A testing strategy in which test cases are derived from the software requirements (both HLRs and, where applicable, LLRs) rather than from the software implementation. Each test case is designed to verify one or more specific requirements by defining inputs that exercise the required behavior and expected outputs that demonstrate the requirement is correctly implemented. Requirements-based testing includes normal range testing (inputs within specified operating ranges), boundary value testing (inputs at the boundaries of specified ranges), and robustness testing (inputs outside specified ranges, where applicable). The goal is to demonstrate that every requirement is correctly implemented, that the software produces the correct outputs for the specified inputs, and that no unintended function exists.

Where This Shows Up

Requirements-based testing is the cornerstone of DO-178C verification. It ensures that the software is verified against its intended behavior as specified in requirements, not against its implementation.
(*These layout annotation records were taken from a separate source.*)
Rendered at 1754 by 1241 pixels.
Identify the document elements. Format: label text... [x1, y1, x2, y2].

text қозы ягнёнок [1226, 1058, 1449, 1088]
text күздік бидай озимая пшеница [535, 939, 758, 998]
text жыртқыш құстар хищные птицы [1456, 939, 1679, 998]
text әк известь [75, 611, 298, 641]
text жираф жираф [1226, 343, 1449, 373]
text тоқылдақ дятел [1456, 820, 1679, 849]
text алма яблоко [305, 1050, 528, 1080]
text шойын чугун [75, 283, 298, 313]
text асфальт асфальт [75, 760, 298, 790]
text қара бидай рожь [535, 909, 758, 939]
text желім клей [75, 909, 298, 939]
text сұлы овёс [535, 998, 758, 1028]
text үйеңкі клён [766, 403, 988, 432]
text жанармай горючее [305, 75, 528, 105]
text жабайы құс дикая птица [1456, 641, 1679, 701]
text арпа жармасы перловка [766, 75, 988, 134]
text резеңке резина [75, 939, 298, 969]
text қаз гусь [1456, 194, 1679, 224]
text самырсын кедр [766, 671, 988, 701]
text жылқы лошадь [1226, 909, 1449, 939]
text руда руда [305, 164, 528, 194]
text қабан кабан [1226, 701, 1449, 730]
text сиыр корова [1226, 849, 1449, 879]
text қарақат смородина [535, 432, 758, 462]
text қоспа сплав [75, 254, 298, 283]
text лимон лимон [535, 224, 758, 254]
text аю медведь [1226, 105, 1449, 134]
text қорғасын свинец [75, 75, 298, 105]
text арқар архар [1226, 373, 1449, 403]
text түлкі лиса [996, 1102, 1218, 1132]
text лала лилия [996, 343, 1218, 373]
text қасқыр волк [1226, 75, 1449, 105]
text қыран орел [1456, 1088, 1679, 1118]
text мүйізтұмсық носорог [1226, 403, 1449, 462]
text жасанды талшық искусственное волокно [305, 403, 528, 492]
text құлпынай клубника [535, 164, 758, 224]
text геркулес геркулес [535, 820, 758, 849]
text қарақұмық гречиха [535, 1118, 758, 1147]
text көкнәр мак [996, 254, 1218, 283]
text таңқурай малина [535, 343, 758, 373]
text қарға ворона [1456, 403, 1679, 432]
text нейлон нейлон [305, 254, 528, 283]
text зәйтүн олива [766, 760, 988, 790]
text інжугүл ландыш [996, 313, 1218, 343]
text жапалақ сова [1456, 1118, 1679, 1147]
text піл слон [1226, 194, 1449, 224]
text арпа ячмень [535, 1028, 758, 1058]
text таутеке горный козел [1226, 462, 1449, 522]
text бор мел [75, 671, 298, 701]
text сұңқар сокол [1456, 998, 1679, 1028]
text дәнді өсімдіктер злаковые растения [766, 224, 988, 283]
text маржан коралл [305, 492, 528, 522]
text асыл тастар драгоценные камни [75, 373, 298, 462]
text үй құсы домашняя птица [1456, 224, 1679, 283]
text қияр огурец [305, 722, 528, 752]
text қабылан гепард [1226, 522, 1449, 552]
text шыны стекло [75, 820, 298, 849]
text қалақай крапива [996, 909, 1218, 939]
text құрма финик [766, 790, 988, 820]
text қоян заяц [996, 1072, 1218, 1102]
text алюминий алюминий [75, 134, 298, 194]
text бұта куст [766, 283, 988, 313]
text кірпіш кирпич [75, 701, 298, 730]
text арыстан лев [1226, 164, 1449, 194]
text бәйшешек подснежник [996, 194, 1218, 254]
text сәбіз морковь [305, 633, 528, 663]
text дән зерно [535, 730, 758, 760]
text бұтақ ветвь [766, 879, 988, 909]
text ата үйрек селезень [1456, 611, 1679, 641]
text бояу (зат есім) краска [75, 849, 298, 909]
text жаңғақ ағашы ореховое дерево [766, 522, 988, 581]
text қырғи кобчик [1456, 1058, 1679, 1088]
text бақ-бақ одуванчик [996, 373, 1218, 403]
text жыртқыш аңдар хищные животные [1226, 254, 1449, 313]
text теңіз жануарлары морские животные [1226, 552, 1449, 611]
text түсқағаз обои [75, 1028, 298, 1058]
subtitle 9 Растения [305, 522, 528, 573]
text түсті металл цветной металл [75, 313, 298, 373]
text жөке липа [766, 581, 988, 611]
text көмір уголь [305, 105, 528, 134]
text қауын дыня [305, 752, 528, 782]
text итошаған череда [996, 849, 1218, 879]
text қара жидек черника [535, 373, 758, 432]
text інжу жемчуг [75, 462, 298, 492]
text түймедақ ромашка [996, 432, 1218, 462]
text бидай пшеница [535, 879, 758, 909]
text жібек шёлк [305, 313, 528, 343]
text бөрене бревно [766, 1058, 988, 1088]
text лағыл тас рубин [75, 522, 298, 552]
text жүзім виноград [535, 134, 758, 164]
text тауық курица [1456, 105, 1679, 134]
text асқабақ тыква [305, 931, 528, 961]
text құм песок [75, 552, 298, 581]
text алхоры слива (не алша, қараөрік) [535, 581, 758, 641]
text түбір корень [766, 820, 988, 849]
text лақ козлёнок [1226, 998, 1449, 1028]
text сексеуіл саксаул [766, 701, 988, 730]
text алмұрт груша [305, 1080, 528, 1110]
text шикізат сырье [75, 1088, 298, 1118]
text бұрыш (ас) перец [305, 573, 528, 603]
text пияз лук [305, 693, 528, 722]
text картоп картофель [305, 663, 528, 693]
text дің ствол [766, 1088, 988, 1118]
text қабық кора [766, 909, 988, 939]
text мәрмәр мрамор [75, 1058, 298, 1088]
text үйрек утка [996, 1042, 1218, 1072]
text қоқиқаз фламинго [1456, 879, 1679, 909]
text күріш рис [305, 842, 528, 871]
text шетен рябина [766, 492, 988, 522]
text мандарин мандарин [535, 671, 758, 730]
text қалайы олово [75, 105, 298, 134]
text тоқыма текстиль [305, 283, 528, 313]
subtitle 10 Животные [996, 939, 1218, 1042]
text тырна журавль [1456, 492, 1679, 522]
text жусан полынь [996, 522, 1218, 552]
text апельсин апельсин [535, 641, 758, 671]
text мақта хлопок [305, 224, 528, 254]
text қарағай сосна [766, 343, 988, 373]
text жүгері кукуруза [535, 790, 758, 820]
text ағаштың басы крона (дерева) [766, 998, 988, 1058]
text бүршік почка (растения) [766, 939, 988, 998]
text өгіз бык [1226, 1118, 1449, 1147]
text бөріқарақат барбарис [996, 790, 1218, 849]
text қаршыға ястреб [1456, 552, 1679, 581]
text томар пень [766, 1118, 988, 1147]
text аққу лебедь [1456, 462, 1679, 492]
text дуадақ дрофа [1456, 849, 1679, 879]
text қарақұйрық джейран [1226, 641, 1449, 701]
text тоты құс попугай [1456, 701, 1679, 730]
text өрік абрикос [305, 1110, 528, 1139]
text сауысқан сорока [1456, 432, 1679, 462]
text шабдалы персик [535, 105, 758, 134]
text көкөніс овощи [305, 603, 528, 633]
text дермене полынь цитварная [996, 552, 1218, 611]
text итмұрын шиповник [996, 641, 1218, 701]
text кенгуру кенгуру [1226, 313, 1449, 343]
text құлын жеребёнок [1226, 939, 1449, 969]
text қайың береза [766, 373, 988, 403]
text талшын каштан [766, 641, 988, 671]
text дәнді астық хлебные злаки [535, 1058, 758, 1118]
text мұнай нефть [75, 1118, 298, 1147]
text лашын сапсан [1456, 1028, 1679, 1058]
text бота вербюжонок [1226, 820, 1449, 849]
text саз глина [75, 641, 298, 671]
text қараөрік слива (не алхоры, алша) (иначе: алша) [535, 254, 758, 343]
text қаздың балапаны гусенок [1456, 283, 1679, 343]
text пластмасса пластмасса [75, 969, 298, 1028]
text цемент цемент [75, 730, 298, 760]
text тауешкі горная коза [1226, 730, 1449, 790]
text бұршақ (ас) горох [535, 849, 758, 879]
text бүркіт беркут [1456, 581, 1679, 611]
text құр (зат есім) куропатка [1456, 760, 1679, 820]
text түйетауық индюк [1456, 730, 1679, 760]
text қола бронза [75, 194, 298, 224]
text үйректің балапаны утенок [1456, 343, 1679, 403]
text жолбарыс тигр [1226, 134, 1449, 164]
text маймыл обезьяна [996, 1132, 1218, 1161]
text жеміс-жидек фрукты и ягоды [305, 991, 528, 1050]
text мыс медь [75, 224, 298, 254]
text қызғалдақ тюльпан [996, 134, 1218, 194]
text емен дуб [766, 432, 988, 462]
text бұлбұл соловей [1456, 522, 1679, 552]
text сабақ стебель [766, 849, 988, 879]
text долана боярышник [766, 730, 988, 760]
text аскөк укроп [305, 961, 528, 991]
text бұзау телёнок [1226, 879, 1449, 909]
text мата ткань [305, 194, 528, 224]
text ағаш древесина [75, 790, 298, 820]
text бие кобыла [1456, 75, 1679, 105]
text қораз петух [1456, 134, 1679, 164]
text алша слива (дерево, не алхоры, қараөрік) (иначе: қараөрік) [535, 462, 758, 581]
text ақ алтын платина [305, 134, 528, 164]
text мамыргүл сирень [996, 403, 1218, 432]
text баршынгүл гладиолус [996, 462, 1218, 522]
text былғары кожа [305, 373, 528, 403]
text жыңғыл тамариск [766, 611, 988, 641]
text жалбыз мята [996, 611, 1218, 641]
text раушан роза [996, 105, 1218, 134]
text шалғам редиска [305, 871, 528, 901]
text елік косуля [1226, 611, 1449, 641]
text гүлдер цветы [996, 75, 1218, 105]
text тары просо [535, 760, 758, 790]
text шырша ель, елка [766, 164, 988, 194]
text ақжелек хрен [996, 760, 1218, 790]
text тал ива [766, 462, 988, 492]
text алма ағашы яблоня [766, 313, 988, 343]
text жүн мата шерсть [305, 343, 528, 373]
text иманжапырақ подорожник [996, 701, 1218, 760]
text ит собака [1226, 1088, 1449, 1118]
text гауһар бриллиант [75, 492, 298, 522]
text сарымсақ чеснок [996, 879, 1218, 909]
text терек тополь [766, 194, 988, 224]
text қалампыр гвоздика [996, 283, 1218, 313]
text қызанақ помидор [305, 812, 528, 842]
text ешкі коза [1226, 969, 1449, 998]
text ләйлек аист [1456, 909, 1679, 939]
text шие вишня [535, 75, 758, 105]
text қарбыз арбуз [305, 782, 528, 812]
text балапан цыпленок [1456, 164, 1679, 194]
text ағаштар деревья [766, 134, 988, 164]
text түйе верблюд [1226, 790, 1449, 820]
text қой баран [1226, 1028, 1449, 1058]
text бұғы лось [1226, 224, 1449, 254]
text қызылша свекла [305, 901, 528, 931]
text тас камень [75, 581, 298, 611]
This approach is independent of the implementation: the test cases are derived from the requirements, so they verify whether the code does what it should, not whether the code does what it does. Structural coverage analysis is used as a complementary measure to assess whether requirements-based tests adequately exercise the code structure.

Primary Sources

RTCA DO-178C, Section 6.4

Defines requirements-based testing strategy and the criteria for test case development.